Каменная кладка выслушала рассказ о временах, когда он был наделён властью бросать сюда кого угодно. Судьба криво усмехнулась – и он оказался по другую сторону решётки.
У него было всё: власть, деньги, семья. Скатывание с вершины началось с заезжего гостя, чья неотразимая мужская стать пленила сердце его молодой жены. Он-то, старый дурак, возрадовался рождению ребёнка! Правда была острее ножа и горше брыда[12] болотного. Он сам сделал всё, чтобы жизнь изменницы стала невыносимой, и сам же поставил камень на её могиле – её и маленького ублюдка, выловленных вместе из реки. Гулкое, как мёрзлый камень, сердце не сомневалось в справедливости воздаяния, но слишком зубастыми стали ночи, а луны – слишком страшными, как разбухшие лица утопленников. А потом волчица-зима сожрала его сына и похитила беременную невестку, его самого превратив в старика с жестоким взглядом и крючковатыми загребущими пальцами. Он везде ревностно искал измену, везде вынюхивал предательство, и вот – то, чего он ждал денно и нощно, свершилось.
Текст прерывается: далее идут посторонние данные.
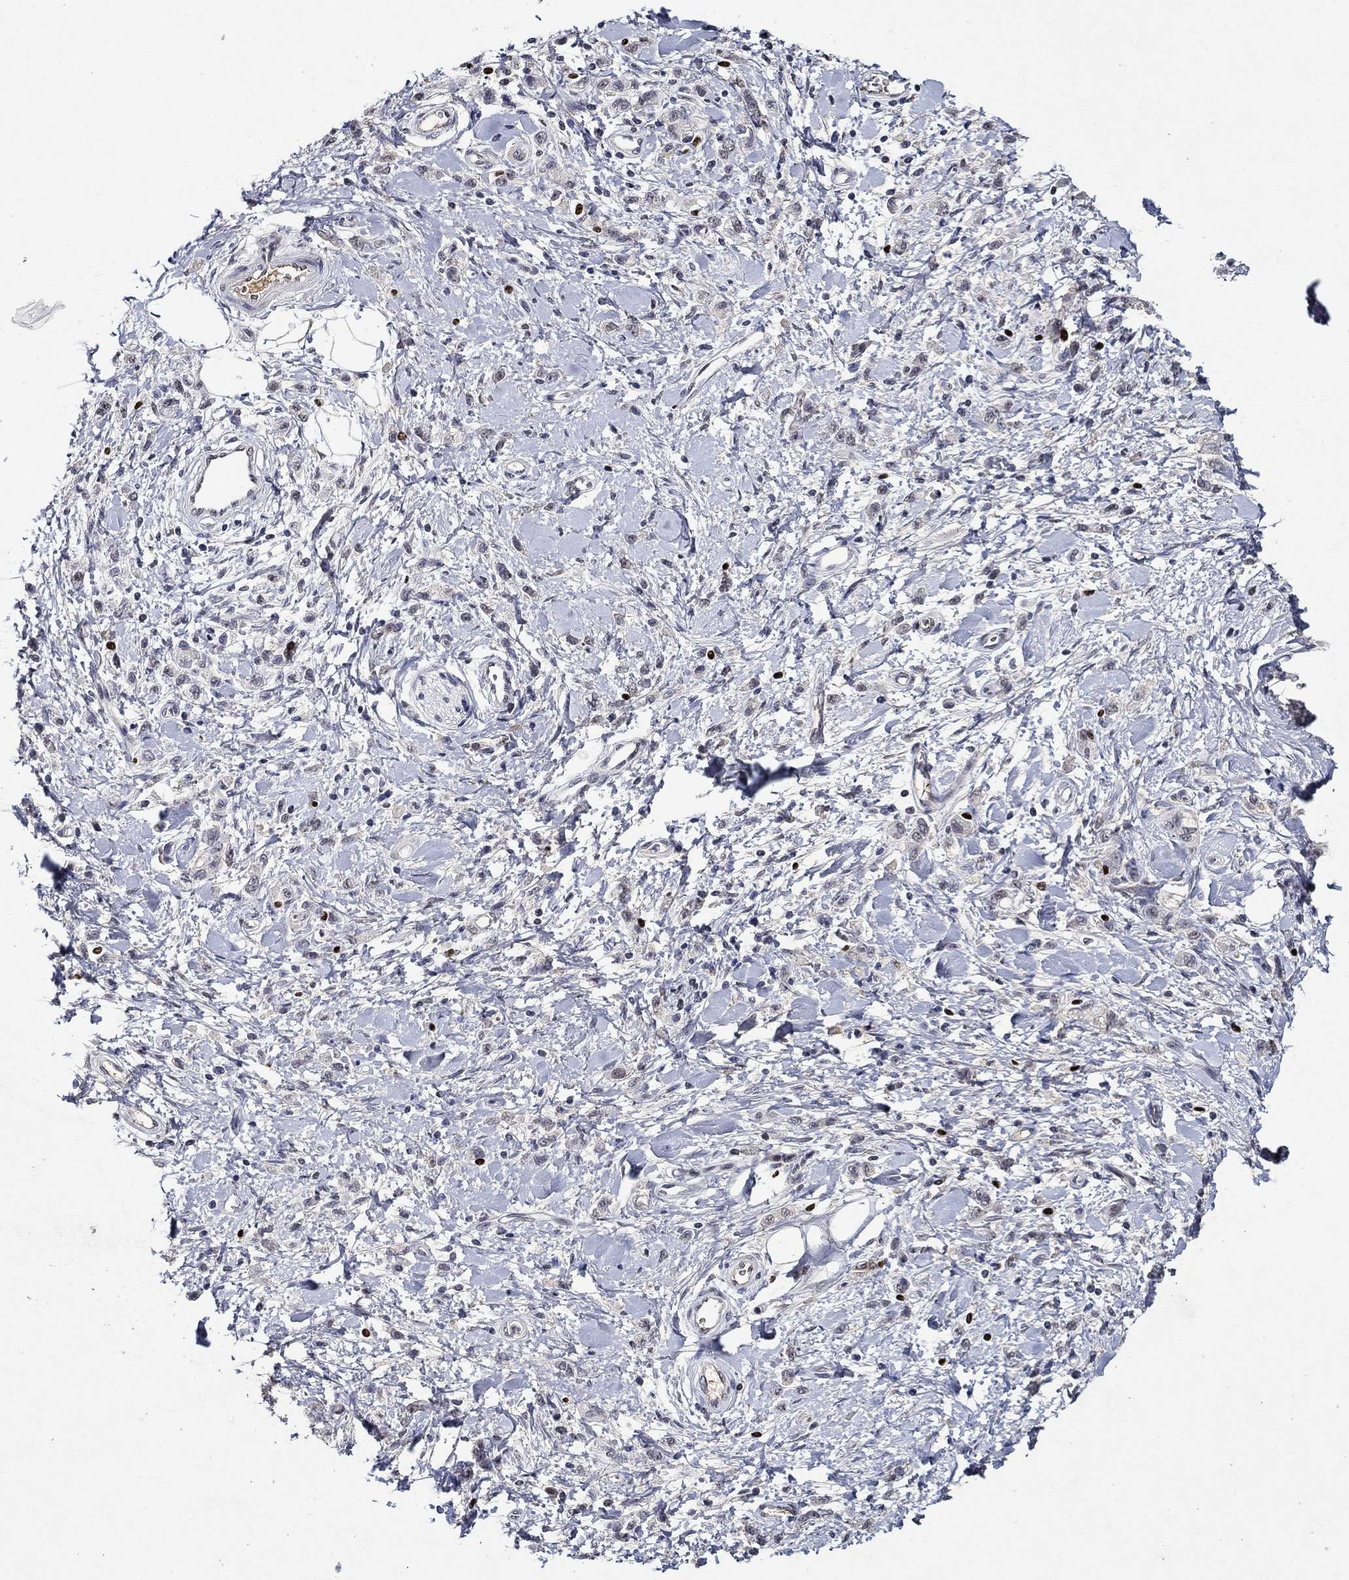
{"staining": {"intensity": "negative", "quantity": "none", "location": "none"}, "tissue": "stomach cancer", "cell_type": "Tumor cells", "image_type": "cancer", "snomed": [{"axis": "morphology", "description": "Adenocarcinoma, NOS"}, {"axis": "topography", "description": "Stomach"}], "caption": "The photomicrograph demonstrates no significant staining in tumor cells of stomach adenocarcinoma.", "gene": "GATA2", "patient": {"sex": "male", "age": 77}}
Но судьба приготовила ему поистине изощрённую издёвку, открыв дверь темницы и впустив к нему того самого залётного гостя, обладателя молодецких усов, лихой изгиб которых кружил женские головки.
– Ну, здравствуй, Островид Жирославич.
Мерзавец был всё так же хорош: не тронутые сединой кудри упруго вились, пристально-выпуклые, горящие жизнелюбием очи насмешливо сверкали. Грудь Островида не вынесла напора ярости и сипло сдулась, как порванные мехи, а ноги ощутили всю тяжесть лет, прожитых невоздержанно и расточительно. Они тоже предали его, похолодев от стариковской слабости. Ничего не мог бывший посадник противопоставить своему молодому сопернику, и бессилие вкрадчивым языком-лезвием лизнуло его по сердцу, оставив кровоточащий порез. Ушла былая сила из сухого, немощного тела, и некому стало отдать приказ схватить негодяя и бросить в тюрьму: Островид сам стал узником.
Гость со стуком припечатал ладонью к столу женский костяной гребень, украшенный резьбой и жемчугом. Странно смотрелась эта изящная вещица в сыром сумраке узилища, озарённом тусклым отблеском еле чадящей лампы – будто драгоценная пуговица на нищенском рубище.
– Ты всю жизнь топтал чужую могилу, Островид. Вот это, – гость кивнул на гребень, – я взял на настоящей гробнице Любушки. Она спрятана в чистой лесной тиши, окружённая елями, где ты её никогда не найдёшь и не осквернишь. А дочка жива... Синеглазая такая, вся в неё.
Гул этого голоса издевательски корёжил тишину зарешеченного каменного склепа, вонзаясь в мозг Островида сотнями светлых зеркальных осколков. Он мог дробить камни, этот голос. Молодой, сильный... Не то что Островидово старческое сипение.
– Я жалею только об одном – о том, что не увёз тогда Любушку, оставил её с тобой, душегубцем. Сегодня на общем сходе было решено повесить тебя на стене твоих же хором. Это позорная смерть, Островид, и ты её сполна заслужил. Но каждый человек – сам себе судья, и собственный суд может быть суровее суда людского. Оставляю тебя наедине с твоей совестью. Время до рассвета у тебя есть.
Дверь с громыханием закрылась. Гость исчез, как видение горячечного бреда, но гребень остался на столе и блестел ярким пятнышком, будто тихий, светлый укор чьего-то кроткого взгляда. Островид с рыком смахнул его на пол и запустил пальцы себе в бороду.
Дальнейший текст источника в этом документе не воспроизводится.